Pour lancer un tel plan, il faut de l’argent, donc des investissements. Doit-on renverser la table et faire exploser les traités européens qui nous obligent notamment à contenir la dette ?
N. H. Nous n’avons plus le temps, si bien qu’il faut utiliser les règles de flexibilité existantes pour dégager des marges. Prenez le traité de Maastricht et ses fameux critères qui obligent les Etats à maintenir leurs déficits publics au-dessous du seuil de 3 %. Ne pourrait-on pas extraire de ce calcul les investissements dont la vertu serait d’économiser des dépenses énergétiques et d’entrer totalement dans la transition écologique ? Cette proposition, portée par les économistes Alain Grandjean et Gaël Giraud, me semble frappée au coin du bon sens. Mais l’autre grande piste qui me paraît incontournable consiste maintenant à faire revenir dans le périmètre de l’impôt la finance spéculative et les multinationales, dont les bénéfices sont incroyablement peu taxés, quand ce sont les classes moyennes, les PME, les TPE et les artisans qui ont payé les dégâts de la crise de 2008. Là, je pense plus particulièrement à la taxation des Gafa, sur laquelle les 27 doivent s’entendre. Il faut aussi remettre à plat le marché carbone européen pour que le prix de la tonne payé par les géants de l’industrie décolle vraiment, y aller à fond sur la fraude fiscale, sur les paradis fiscaux, dont on n’assume pas le nom mais qui perdurent dans l’espace européen, sur l’optimisation fiscale et, enfin, sur la taxe sur les transactions financières (pour freiner la spéculation boursière), qui n’a jamais été aussi pertinente. Cette dernière doit servir à deux choses : aider les pays du Sud à se développer sans passer par la case des énergies fossiles, parce que nos destins sont étroitement liés, et nous permettre de financer la transition écologique.
Cela ne suffira pas. Il y a une nécessité à trouver aussi de nouvelles recettes. Où ?

→ DONNÉES FOURNIES:
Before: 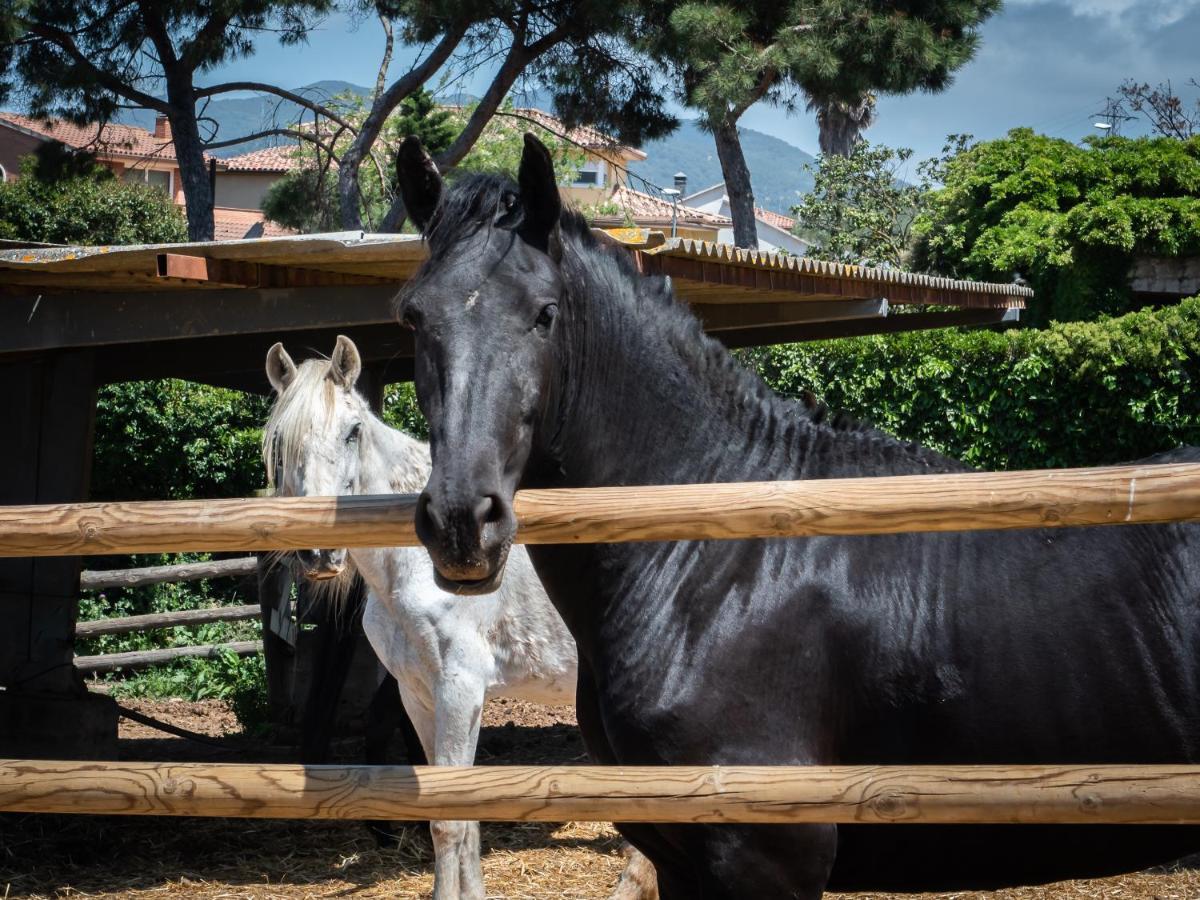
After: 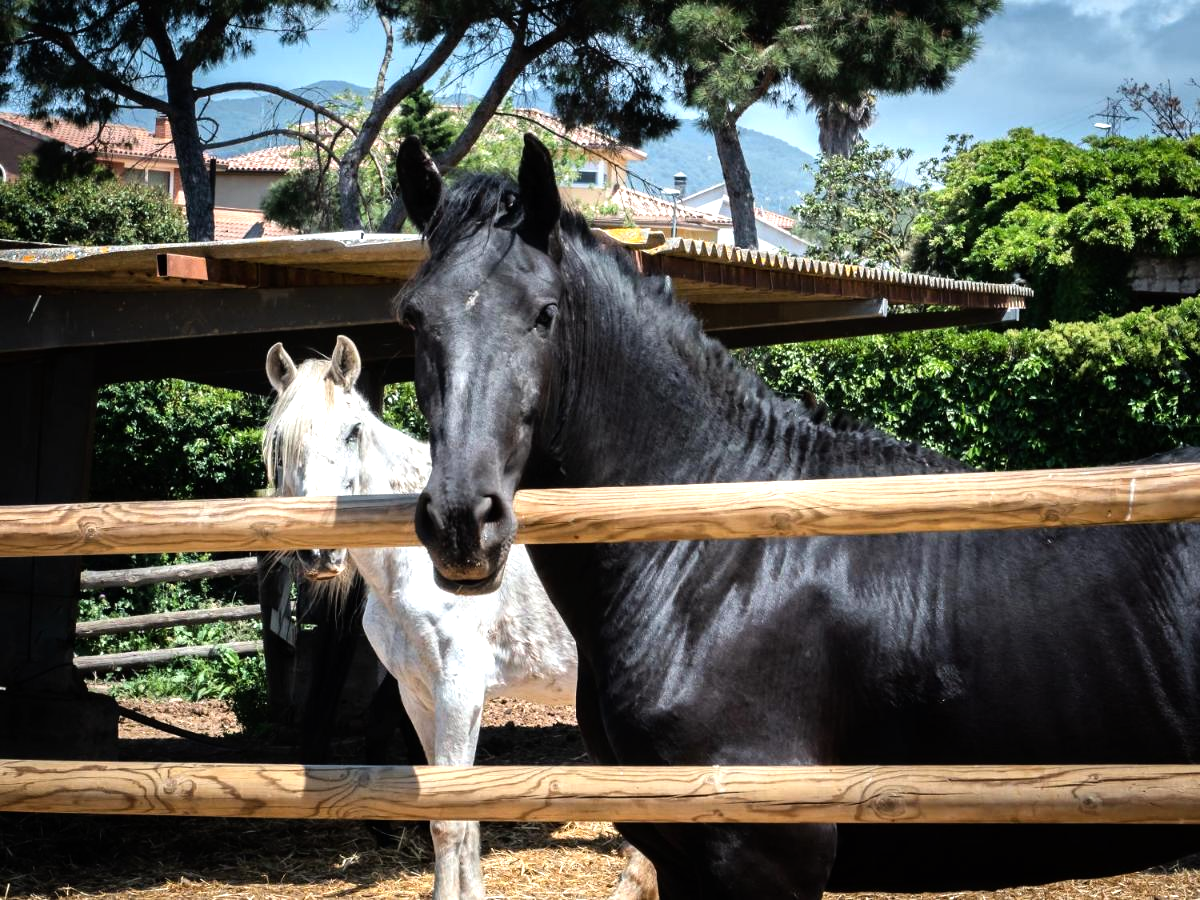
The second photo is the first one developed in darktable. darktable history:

→ TÂCHES À RÉALISER:
1: Reproduisez sans modification le passage du texte cité, depuis « Pour lancer un » jusqu'à « contenir la dette ? ».
2: D'après le texte cité, sous quel seuil le traité de Maastricht oblige-t-il les États à maintenir leurs déficits publics ?
Les données n'interviennent en rien ici.

→ RÉSULTATS PAR TÂCHE:
1:
Pour lancer un tel plan, il faut de l’argent, donc des investissements. Doit-on renverser la table et faire exploser les traités européens qui nous obligent notamment à contenir la dette ?

2: Sous le seuil de 3 %.